Random Thoughts
Robert Downes
Random Thoughts
Robert Downes 9/14/09
The Death of ‘Hip‘ (Again)
Whats the hippest show on TV these days?
If you believe the critics, along with millions of viewers, four Golden Globe awards and six Emmys, its Mad Men, a drama about the stressed-out, hard-drinkin, skirt-chasin, underpaid and overworked ad executives of Madison Avenue.
Cue up the Perry Como records.
Mad Men takes place back in the early 60s and reinvents the men in the gray flannel suits as brimming with snappy patter, Old Fashioneds, and a devil-may-care attitude about sleeping with their secretaries.
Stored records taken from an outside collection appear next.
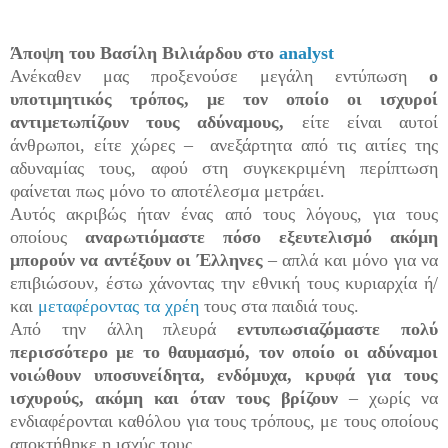
.
Άποψη του Βασίλη Βιλιάρδου στο
analyst
Ανέκαθεν μας προξενούσε μεγάλη εντύπωση
ο
υποτιμητικός τρόπος, με τον οποίο οι ισχυροί
αντιμετωπίζουν τους αδύναμους,
είτε είναι αυτοί
άνθρωποι, είτε χώρες – ανεξάρτητα από τις αιτίες της
αδυναμίας τους, αφού στη συγκεκριμένη περίπτωση
φαίνεται πως μόνο το αποτέλεσμα μετράει.
Αυτός ακριβώς ήταν ένας από τους λόγους, για τους
οποίους
αναρωτιόμαστε πόσο εξευτελισμό ακόμη
μπορούν να αντέξουν οι Έλληνες
– απλά και μόνο για να
επιβιώσουν, έστω χάνοντας την εθνική τους κυριαρχία ή/
και
μεταφέροντας τα χρέη
τους στα παιδιά τους.
Από την άλλη πλευρά
εντυπωσιαζόμαστε πολύ
περισσότερο με το θαυμασμό, τον οποίο οι αδύναμοι
νοιώθουν υποσυνείδητα, ενδόμυχα, κρυφά για τους
ισχυρούς, ακόμη και όταν τους βρίζουν
– χωρίς να
ενδιαφέρονται καθόλου για τους τρόπους, με τους οποίους
αποκτήθηκε η ισχύς τους.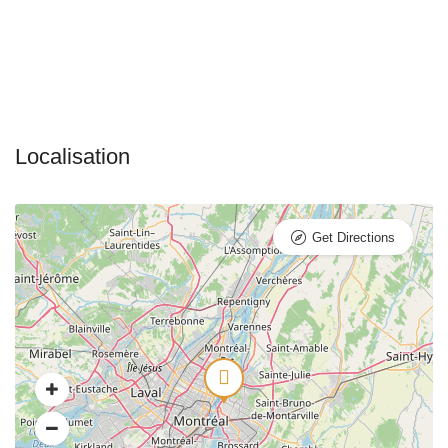
Get Directions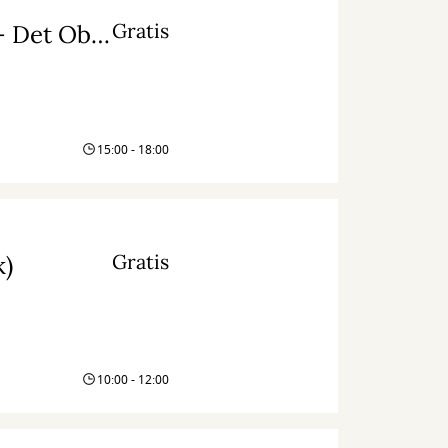
Gratis
Film: Surprisegyservisning m/ introduktion - Det Obscure Selskab
15:00 - 18:00
Gratis
k)
10:00 - 12:00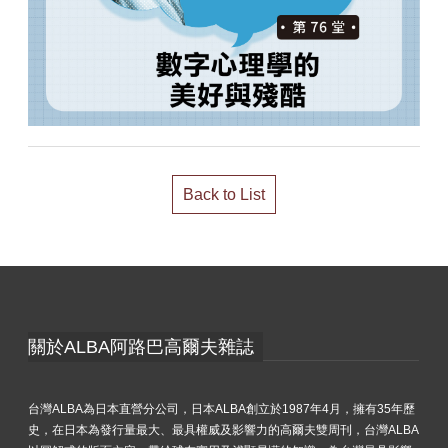
Back to List
關於ALBA阿路巴高爾夫雜誌
台灣ALBA為日本直營分公司，日本ALBA創立於1987年4月，擁有35年歷
史，在日本為發行量最大、最具權威及影響力的高爾夫雙周刊，台灣ALBA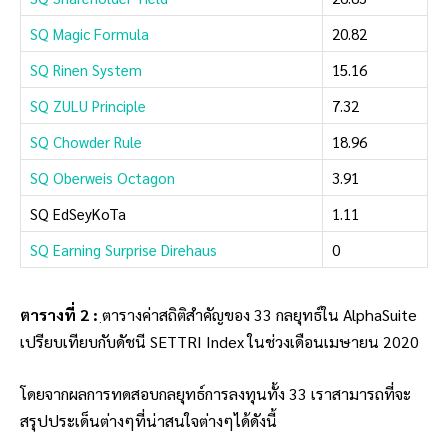
SQ Magic Formula
20.82
SQ Rinen System
15.16
SQ ZULU Principle
7.32
SQ Chowder Rule
18.96
SQ Oberweis Octagon
3.91
SQ EdSeyKoTa
1.11
SQ Earning Surprise Direhaus
0
ตารางที่ 2 :
ฺตารางค่าสถิติสำคัญของ 33 กลยุทธ์ใน AlphaSuite
เปรียบเทียบกับดัชนี SETTRI Index ในช่วงเดือนเมษายน 2020
โดยจากผลการทดสอบกลยุทธ์การลงทุนทั้ง 33 เราสามารถที่จะ
สรุปประเด็นต่างๆที่น่าสนใจต่างๆได้ดังนี้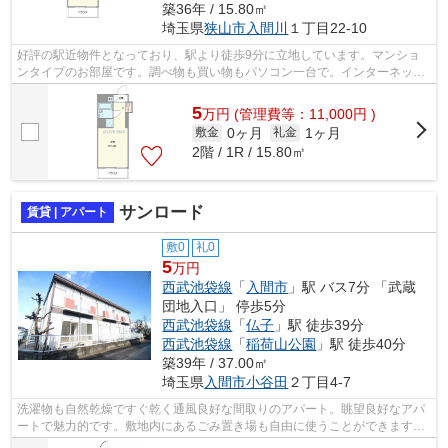
築36年 / 15.80㎡
埼玉県
狭山市
入間川
１丁目22-10
好評の駅近物件となっており、駅より徒歩9分に立地しています。マンショ
ンタイプのお部屋です。調べ物も買い物もパソコン一台で。インターネット
有り物件で試してみて下さい。お客様の...
5
万
円
(管理費等：11,000円 )
0ヶ月
1ヶ月
敷金
礼金
2階 / 1R / 15.80㎡
サンロード
賃貸 | アパート
敷0
礼0
5
万円
西武池袋線
「
入間市
」駅 バス7分 「武蔵
団地入口」 停歩5分
西武池袋線
「
仏子
」駅 徒歩39分
西武池袋線
「
稲荷山公園
」駅 徒歩40分
築39年 / 37.00㎡
埼玉県
入間市
小谷田
２丁目4-7
洗濯物も自然乾燥ですぐ乾く通風良好な間取りのアパート。眺望良好なアパ
ートで魅力的です。敷地内にあるごみ置き場も自由に使うことができます。
こちらの物件はアパートです。有限会...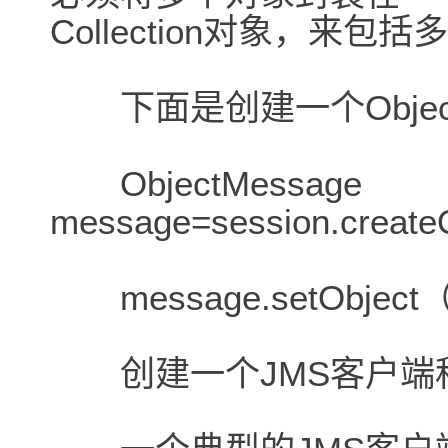
Collection对象，来
下面是创建一个ObjectM
ObjectMessage
message=session.creat
message.setObject（
创建一个JMS客户端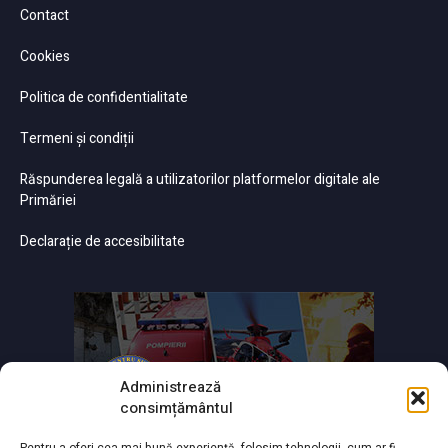
Contact
Cookies
Politica de confidentialitate
Termeni și condiții
Răspunderea legală a utilizatorilor platformelor digitale ale
Primăriei
Declarație de accesibilitate
Administrează
consimțământul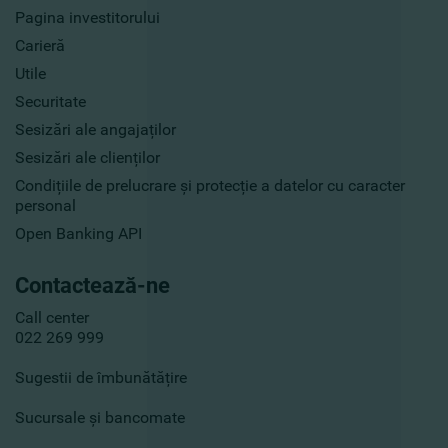
Pagina investitorului
Carieră
Utile
Securitate
Sesizări ale angajaților
Sesizări ale clienților
Condițiile de prelucrare și protecție a datelor cu caracter
personal
Open Banking API
Contactează-ne
Call center
022 269 999
Sugestii de îmbunătățire
Sucursale și bancomate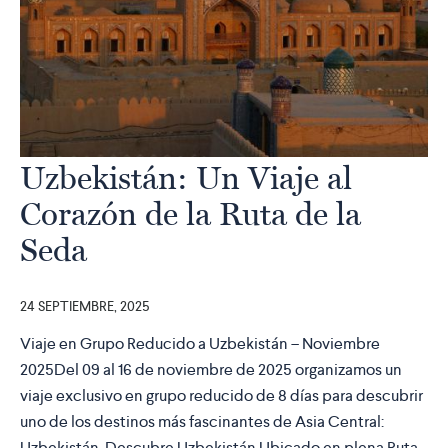
Uzbekistán: Un Viaje al
Corazón de la Ruta de la
Seda
24 SEPTIEMBRE, 2025
Viaje en Grupo Reducido a Uzbekistán – Noviembre
2025Del 09 al 16 de noviembre de 2025 organizamos un
viaje exclusivo en grupo reducido de 8 días para descubrir
uno de los destinos más fascinantes de Asia Central:
Uzbekistán. Descubre Uzbekistán Ubicado en plena Ruta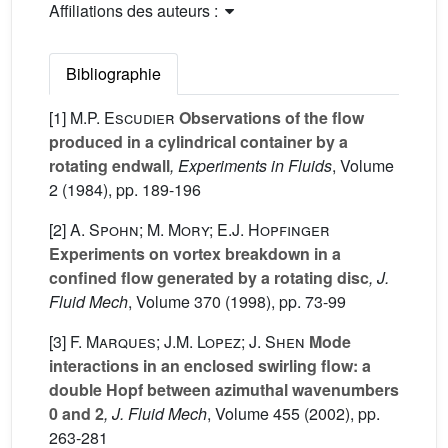
Affiliations des auteurs :
Bibliographie
[1]
M.P. Escudier
Observations of the flow
produced in a cylindrical container by a
rotating endwall
, Experiments in Fluids
, Volume
2
(1984), pp. 189-196
[2]
A. Spohn; M. Mory; E.J. Hopfinger
Experiments on vortex breakdown in a
confined flow generated by a rotating disc
, J.
Fluid Mech
, Volume 370
(1998), pp. 73-99
[3]
F. Marques; J.M. Lopez; J. Shen
Mode
interactions in an enclosed swirling flow: a
double Hopf between azimuthal wavenumbers
0 and 2
, J. Fluid Mech
, Volume 455
(2002), pp.
263-281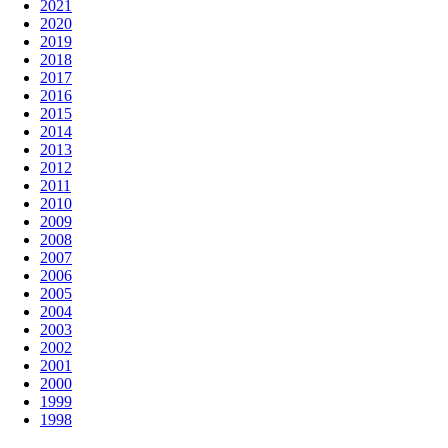
2021
2020
2019
2018
2017
2016
2015
2014
2013
2012
2011
2010
2009
2008
2007
2006
2005
2004
2003
2002
2001
2000
1999
1998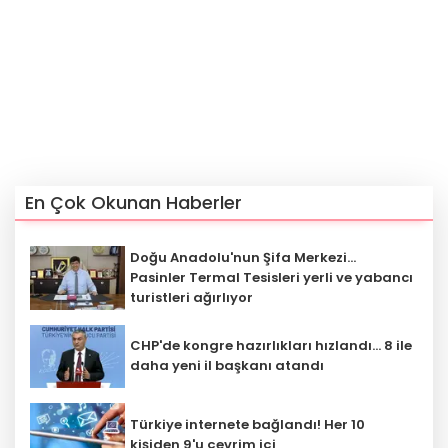
En Çok Okunan Haberler
Doğu Anadolu'nun Şifa Merkezi...
Pasinler Termal Tesisleri yerli ve yabancı
turistleri ağırlıyor
CHP'de kongre hazırlıkları hızlandı... 8 ile
daha yeni il başkanı atandı
Türkiye internete bağlandı! Her 10
kişiden 9'u çevrim içi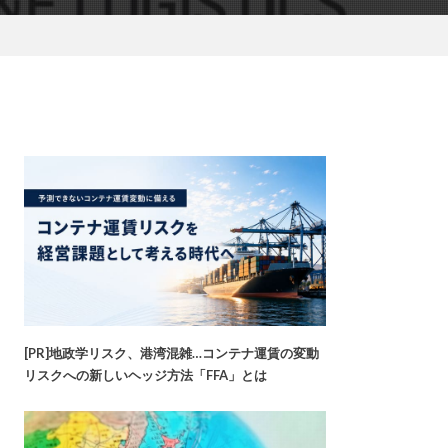
[PR]地政学リスク、港湾混雑…コンテナ運賃の変動
リスクへの新しいヘッジ方法「FFA」とは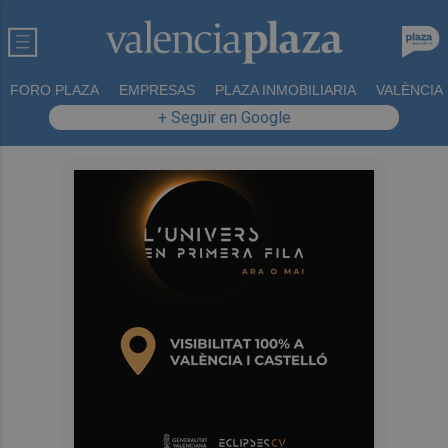
FORO PLAZA
EMPRESAS
PLAZA INMOBILIARIA
VALÈNCIA
+ Seguir en Google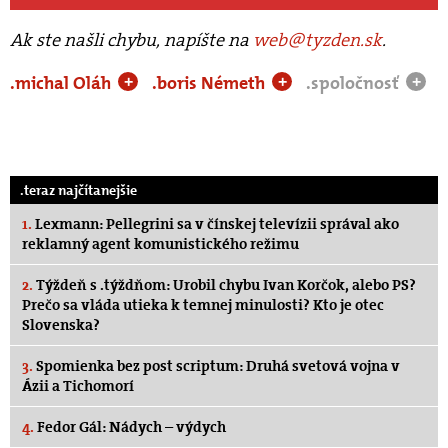
Ak ste našli chybu, napíšte na
web@tyzden.sk
.
.michal Oláh
.boris Németh
.spoločnosť
+
+
+
.teraz najčítanejšie
1.
Lexmann: Pellegrini sa v čínskej televízii správal ako
reklamný agent komunistického režimu
2.
Týždeň s .týždňom: Urobil chybu Ivan Korčok, alebo PS?
Prečo sa vláda utieka k temnej minulosti? Kto je otec
Slovenska?
3.
Spomienka bez post scriptum: Druhá svetová vojna v
Ázii a Tichomorí
4.
Fedor Gál: Nádych – výdych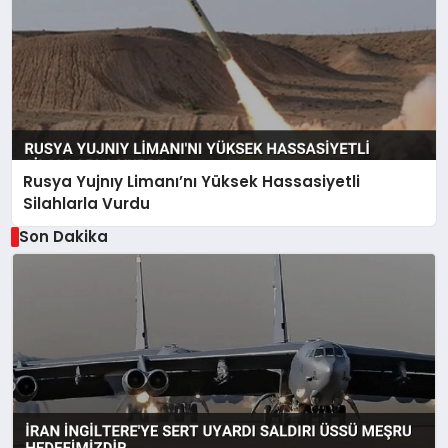
Rusya Yujnıy Limanı’nı Yüksek Hassasiyetli
Silahlarla Vurdu
Son Dakika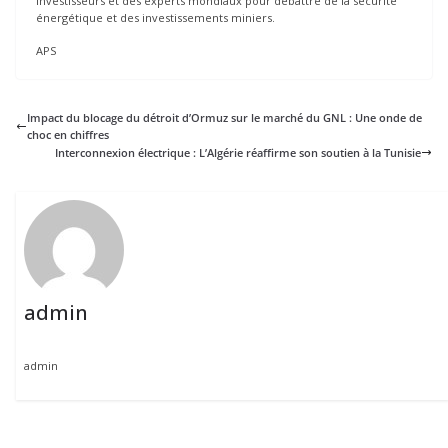
investisseurs et des experts mondiaux pour débattre de la sécurité
énergétique et des investissements miniers.
APS
Impact du blocage du détroit d’Ormuz sur le marché du GNL : Une onde de
choc en chiffres
Interconnexion électrique : L’Algérie réaffirme son soutien à la Tunisie
admin
admin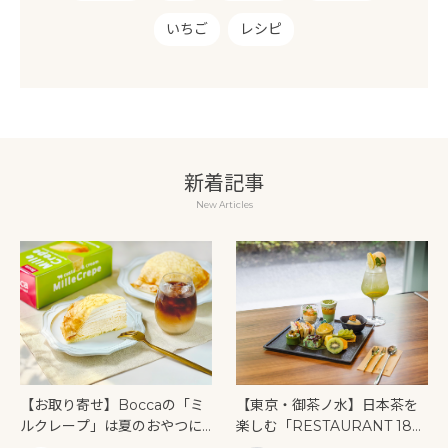
いちご
レシピ
新着記事
New Articles
【お取り寄せ】Boccaの「ミ
【東京・御茶ノ水】日本茶を
ルクレープ」は夏のおやつに
楽しむ「RESTAURANT 189
もぴったり！
9 OCHANOMIZU」の抹茶ア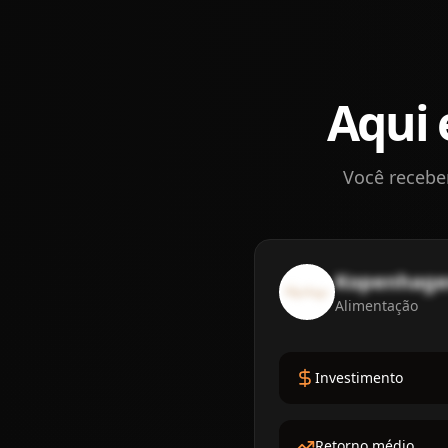
Aqui 
Você recebe
Kopenhag
Alimentação
Investimento
Retorno médio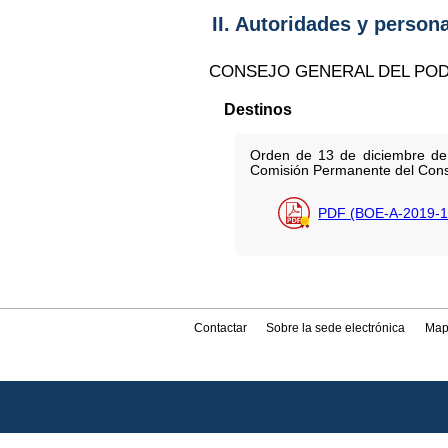
II. Autoridades y person
CONSEJO GENERAL DEL POD
Destinos
Orden de 13 de diciembre de
Comisión Permanente del Conse
PDF (BOE-A-2019-1
Contactar
Sobre la sede electrónica
Map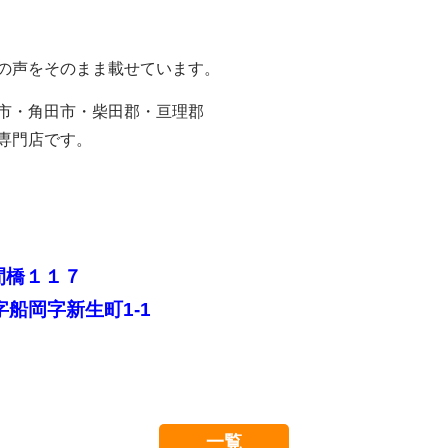
の声をそのまま載せています。
市・角田市・柴田郡・亘理郡
専門店です。
間橋１１７
船岡字新生町1-1
一覧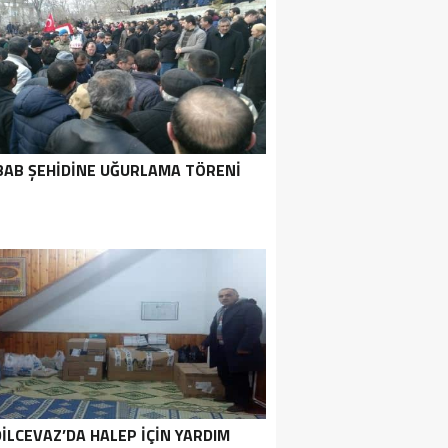
BAB ŞEHIDINE UĞURLAMA TÖRENI
ILCEVAZ’DA HALEP IÇIN YARDIM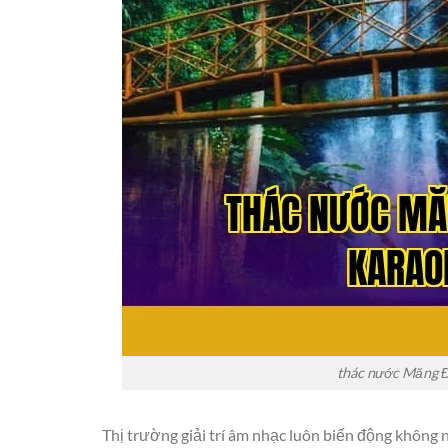
thác nước Măng Đ
Thị trường giải trí âm nhạc luôn biến động khôn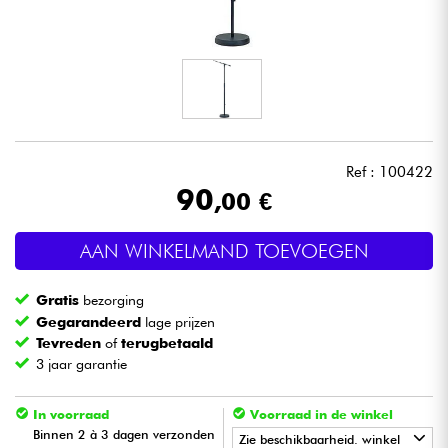
Hoofdtelefoon
Microfoon
DJ
Ref : 100422
Live Sound
90
,00 €
Licht
AAN WINKELMAND TOEVOEGEN
Drums & percussie
Gratis
bezorging
Gegarandeerd
lage prijzen
Blaasinstrument
Tevreden
of
terugbetaald
3 jaar garantie
Viool & Quatuor
In voorraad
Voorraad in de winkel
Binnen 2 à 3 dagen verzonden
Zie beschikbaarheid. winkel
Kinderen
You know, like really hip.
The funny thing here is that the Mad Men are just the sort of worker drones the beatniks and bohemians rebelled against when they came up with the alternative hipster lifestyle in the 1950s.
As every English Lit major knows, to be hip was to live outside of the mainstream, with Beat writers such as Jack Kerouac, William Burroughs and Allen Ginsburg making it up as they went along; hitchhiking down the highways of America in the late-40s and 1950s, and pushing on to Mexico, Morocco and India. The Beats borrowed ideas from other, more exotic cultures, not to mention the liberal use of marijuana and hallucinogens such as peyote and ayahuasca.
The late author Norman Mailer wrote a famous essay in 1957 called The White Negro on what it meant to be hip: basically, you had to slip into the loose loafers of a black jazz musician, fire up a dooby and swing, man, swing...
So the cynics who invented hip would surely scoff at Mad Men as being the epitome of hip today. But then, those long-gone beatniks never would have dreamed that the zenith of hipsters these days -- Britney Spears and Justin Timberlake -- would have been the manufactured products of the Mickey Mouse Club (!).